Recently I’ve been listening to some amazing music with absolutely incredible lyricism, discussing a variety of topics with beautifully-written phrases. These lyrics often include ambiguous language, allowing the listener to interpret their meaning, but still direct enough to challenge the issue the artist initially intended. To me, this shows music as a beautiful art form, able to communicate ideas in this wonderful thing we call language.
Kezia
In particular, I recently (re-)listened to Protest The Hero’s album Kezia, which discusses a fictional scenario of a girl, Kezia, set to be executed by firing squad, possibly due to being a heretical prostitute. The album can be interpreted as a critique of modern society and its patriarchal roots, with minor themes of questioning authority and morality. In the following paragraphs, I’ll mention a few of my favourite passages.
The opening track No Stars Over Bethlehem follows the point of view of a priest in the prison Kezia is contained within. He has lost his faith, possibly due to the corruption of humanity as a whole. One passage reads
Someone plunged a dagger deep into God’s chest
And when he groaned it laid our entire civilization to rest
When he pulled out that dagger
And marveled in the pain he could create
We stuck another in his back and sealed Creation’s fate
To me, this reads as if humanity has been given this beautiful thing we call life, but became corrupt, throwing morality away in favour of greed. In this metaphor, God gave us another chance to make things right, but we backstabbed him and tried again to get everything with no regard for what’s right.
Probably my favourite track of the album, Blindfolds Aside, discusses the story from the point of view of one of the soldiers tasked with carrying out Kezia’s execution. The soldier tries to justify his task as simply taking orders, but begins to question his own morality: Is it right and just to take a life simply because someone has decided so? The track opens with a simple but hard-hitting
We woke up as men, but tonight
Tonight we’ll sleep as killers
Once this decision is made, it cannot be undone. If Kezia is executed, these soldiers will have blood on their hands for the rest of their lives. The soldier tries to justify the incoming execution with
To atone for a sin I didn’t care for
But a sin that paid my debts
A sin that fed my children
That burned my smiles and cigarettes
He recognises this is wrong, but how else will he feed his family? He questions if he really has a choice in this matter; does morality die in the hands of a failed justice? Can he justify the killing as duty?

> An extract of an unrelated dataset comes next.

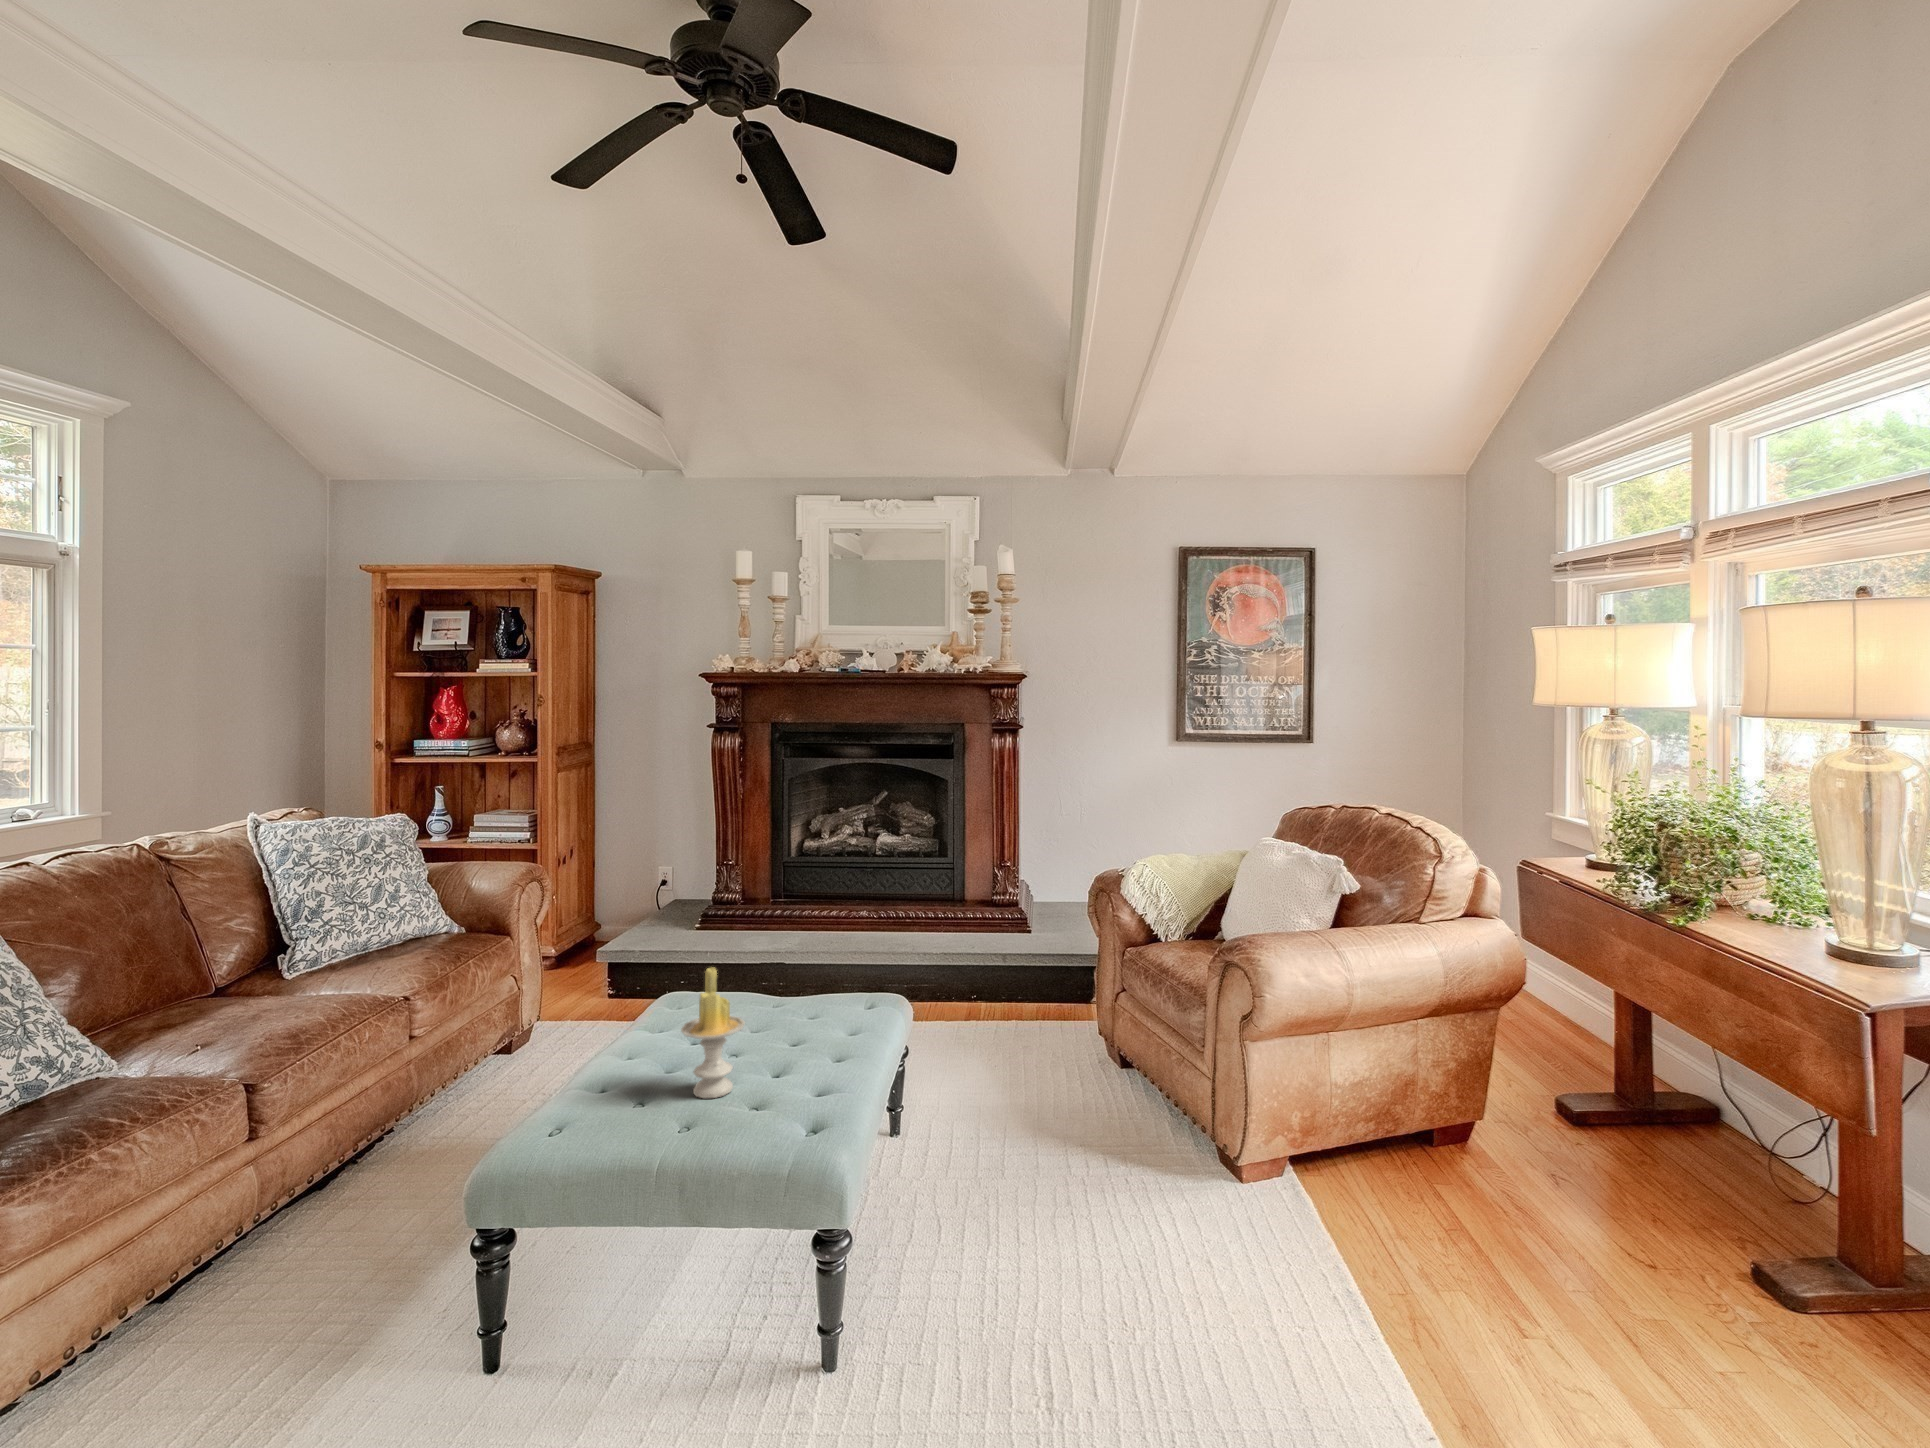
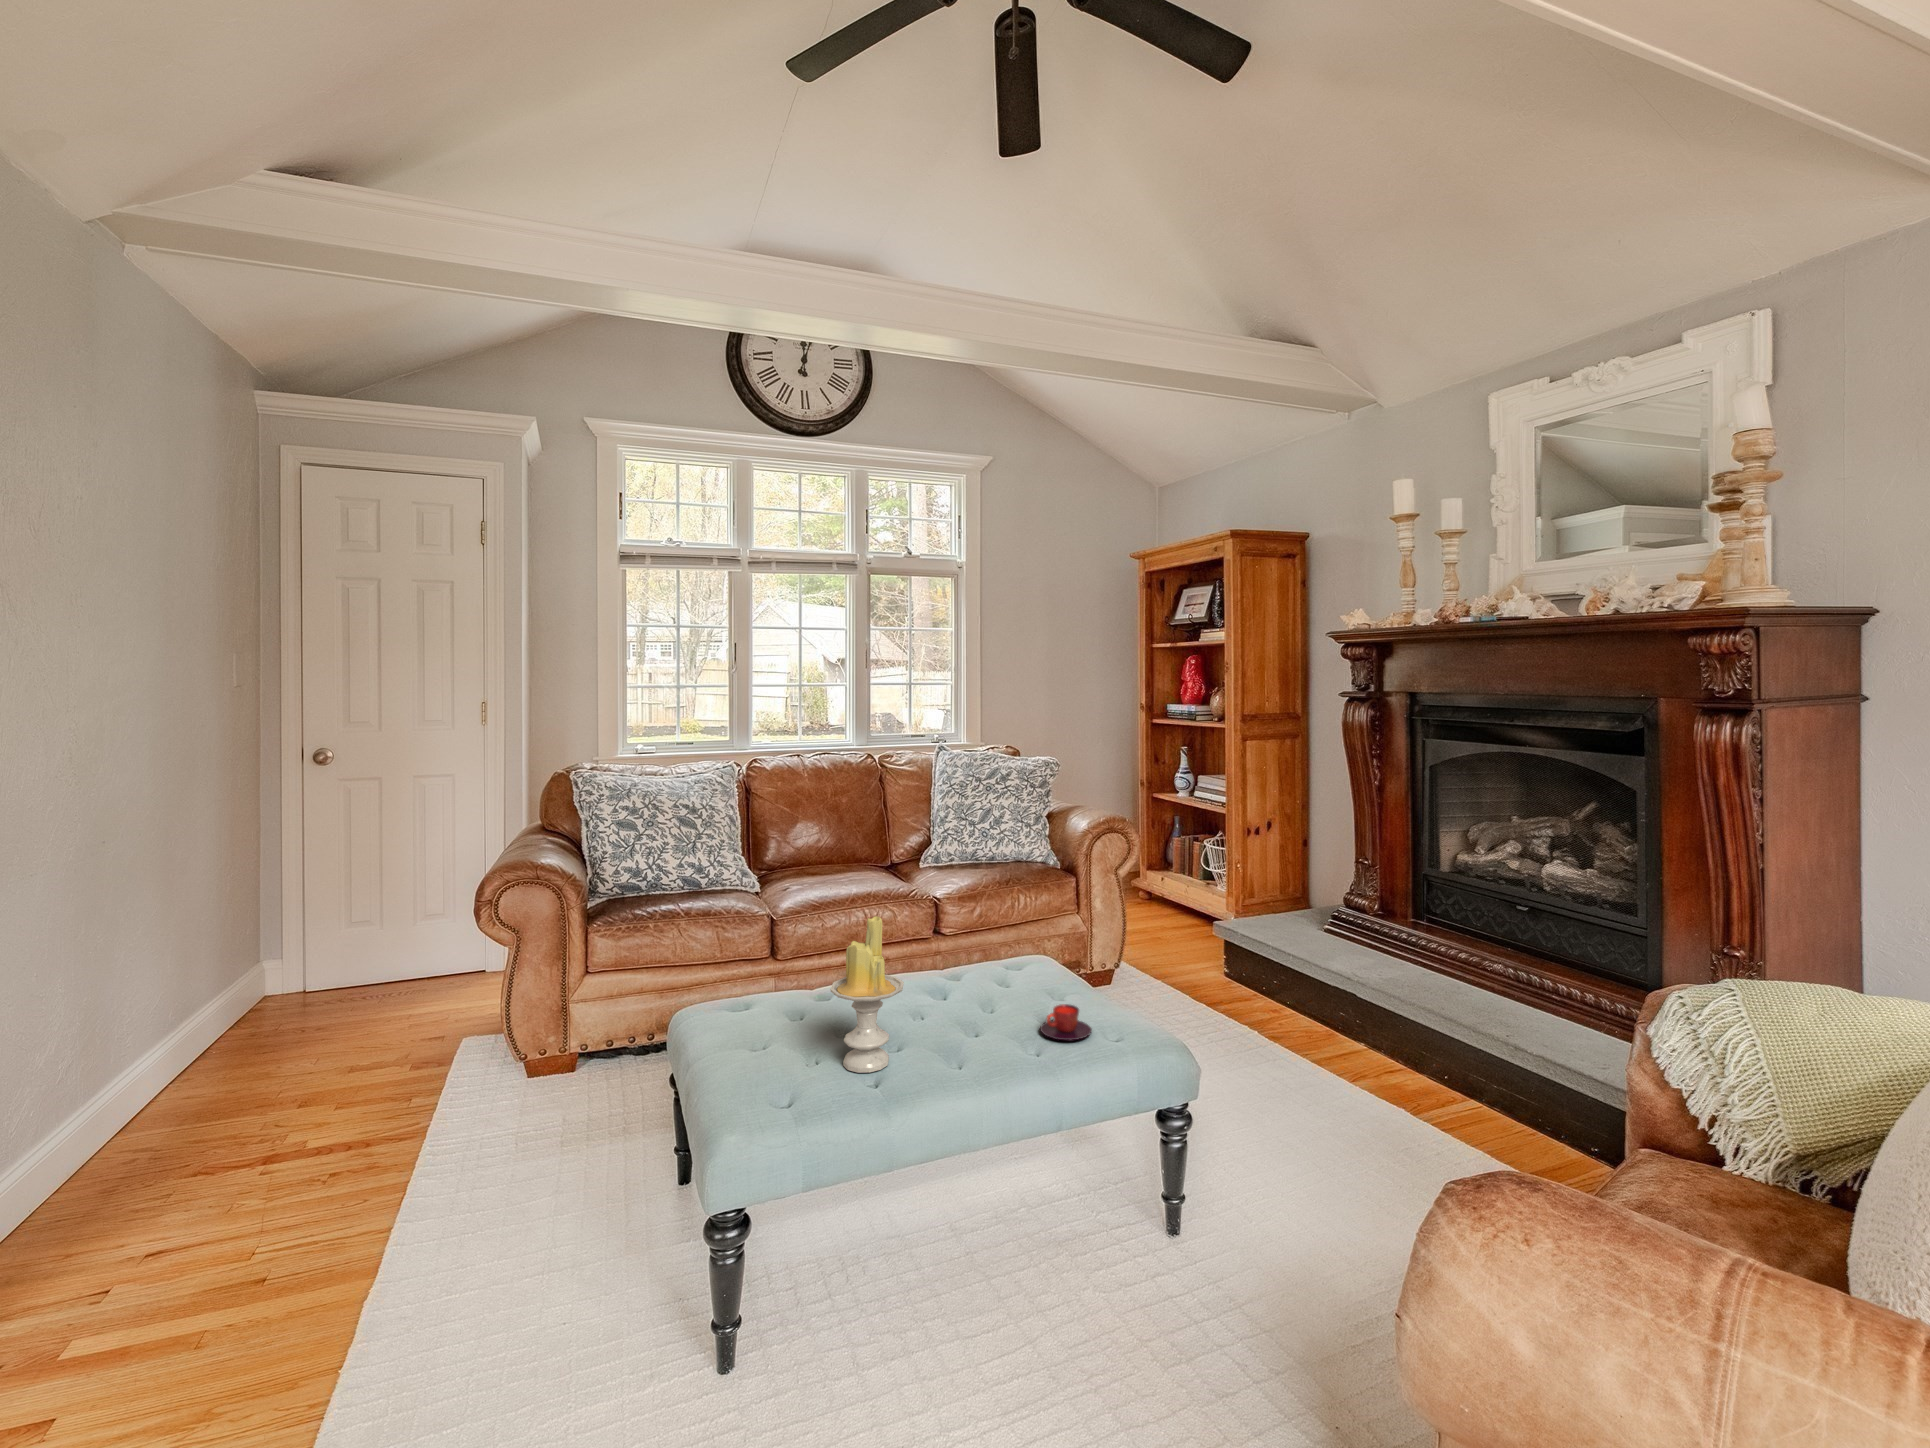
teacup: none [760,1003,802,1030] -> present [1040,1004,1092,1040]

Five soldiers forever sedated
With the “No one’s responsible”
Pathological drama of our
Social justice dribble, dribble, dribble
If he pulls the trigger, is he responsible? If he is simply following orders, does that absolve him of responsibility? This directly relates to the officers of Nazi Germany: Many of them said they were simply following orders, but does that relieve them of their horrible crimes? How is this different than what the soldier is being ordered to do?
The penultimate track, The Divine Suicide Of K, is written from the perspective of Kezia herself as she walks to the execution. Throughout this story, she has become at peace with being killed, with the hope that she can become a martyr and catalyse a change in the system. In particular, she describes herself
Like an ulcer in the stomach of the beast
She believes even if she could not fix a broken system, she may have some influence and cause some change. Even if she cannot directly cause the change, she may be the beginning of it:
Resurrected to be killed then maybe born again
I’ll always be Kezia as long as any hope remains
She hopes that after her death, others may follow to fix this system. While the body of Kezia may cease to exist, her influence can remain in the hearts of the rebels to authority. She may die and others too, but her spirit will be regularly resurrected, and Kezia will continue to exist as long as any hope remains.
Architects
Some of my favourite lyrics come from the group Architects. While I’m not particularly fond of their recent music, some of their earlier work contains extremely profound concepts. At the time, their main lyricist was sadly losing a fight with skin cancer. The album All Our Gods Have Abandoned Us discusses acceptance of impending death and making peace with one’s own demise. My favourite track, Memento Mori, directly faces this idea, with excerpts from the late philosopher Alan Watts speaking about embracing death. Specifically, it states death is inevitable, so let it happen. But if death must occur, what then is life but a chance to make a difference? Possibly the most impactful lyric I’ve ever heard is
Was your life worth dying for?
Why live if you have no impact on the world? Did you make the most of your life while you had it to make death worth it? It’s a strong message; live while you can. Don’t let life pass you by. Once it’s gone, it’s gone forever.
A loss of finesse
With the rise of artificial intelligence, I worry society will lose some of its language finesse. We’ve seen already that ChatGPT overuses certain words and phrases, reducing the linguistic diversity we’ve seen in the past. I’m concerned that with overreliance on these tools, we’ll forget what makes language special. AI has little-to-no metaphorical understanding, but metaphors are the backbone of poetry and storytelling. Likewise with other language tools; AI is far too literal to understand, let alone, execute these wonderful uses of language.
I hope the world remembers its relationship with language and the diversity of words. We cannot allow ourselves to sink into the same words and phrases, and must keep language evolving and everchanging. We don’t want every person to sound exactly the same; that would signal the loss of what makes us human.